If These Walls Could Talk...

One year ago today I walked into a CrossFit gym for the first time.  I didn’t know it at the time but from that day forward my life would never be the same.  After a year of working out in my basement my husband had finally convinced me to give CrossFit a try.

A few days before starting we received an email detailing what to expect from the on-ramp program as well as a nutrition guide. As I read through the information I started to get that nervous/excited feeling (you know the one you get before you go on a roller-coaster ride).  The morning of my first on-ramp class I was so excited I jumped out of bed at 4am.  Class didn’t start until 6 but I didn’t want to be late so we arrived at 5:30 and sat in the parking lots for 20minutes before anyone else arrived to let us in.  When we were inside I looked around at the facility and couldn’t help feeling that it looked so empty.

As class began we learned some basic movements that we needed to know for the workout we would be doing that day. As Baseline (500m row, 40 squats, 30 sit-ups, 20 push-ups & 10 ring-rows) was written on the whiteboard I remember thinking how easy it seemed. I was starting to become skeptical of the blogs I had read where people had commented that their first CrossFit workout had left them in a puddle of sweat on the floor.  A little over 7 minutes later I had a completely different outlook.

As I finished my last ring row I collapsed on a blue mat, I was coughing and the taste of iron was in the back of my throat.   Looking back on that day what I remember most was not the feeling of exhaustion afterwards but rather the people.  I can still remember my 2 coaches that day cheering me on during the row, I can hear the ‘6AMers’ calling from the other side of the gym “keeping pushing on-rampers,” and I can still see the looks of understanding from the 7am regulars as I began the slow process of peeling myself off the floor afterwards.

The last year has turned out to be one of the best years of my life.  Not only am I in better shape than ever but being a crossfitter has allowed me to become a better person all around.   In fact, the benefits of CrossFit are something I could write about for pages (and I plan to through this blog). For today though I just want to say one thing-Thank You.

Thank you to the coaches who corrected me when my technique was bad and taught me proper form.  Thank you to the people I have met who have cheered me on through my last few reps. Thank you to those that are constantly one step ahead of me or one step behind me making me push harder.

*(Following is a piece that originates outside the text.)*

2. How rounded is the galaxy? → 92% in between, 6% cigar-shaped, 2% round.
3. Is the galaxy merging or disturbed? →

Most importantly, thank you to the friends I have made (actually, the family I have formed) at CFW. 

When I walked in the gym this morning at 5:15(I am still always early) the gym no longer looked empty like it did the first day I showed up.  Instead it looked like a place that was full of possibilities. Later as I was coaching I saw people pushing themselves, fighting for that extra inch on their squat depth or that extra pound to get a PR.  Watching as others achieve things they never thought possible is an indescribable feeling.  However, I am certain that if the walls could talk they would be able to easily sum up the triumphs and failures of the members, the community that has formed at CFW, and the benefits of CrossFit in general.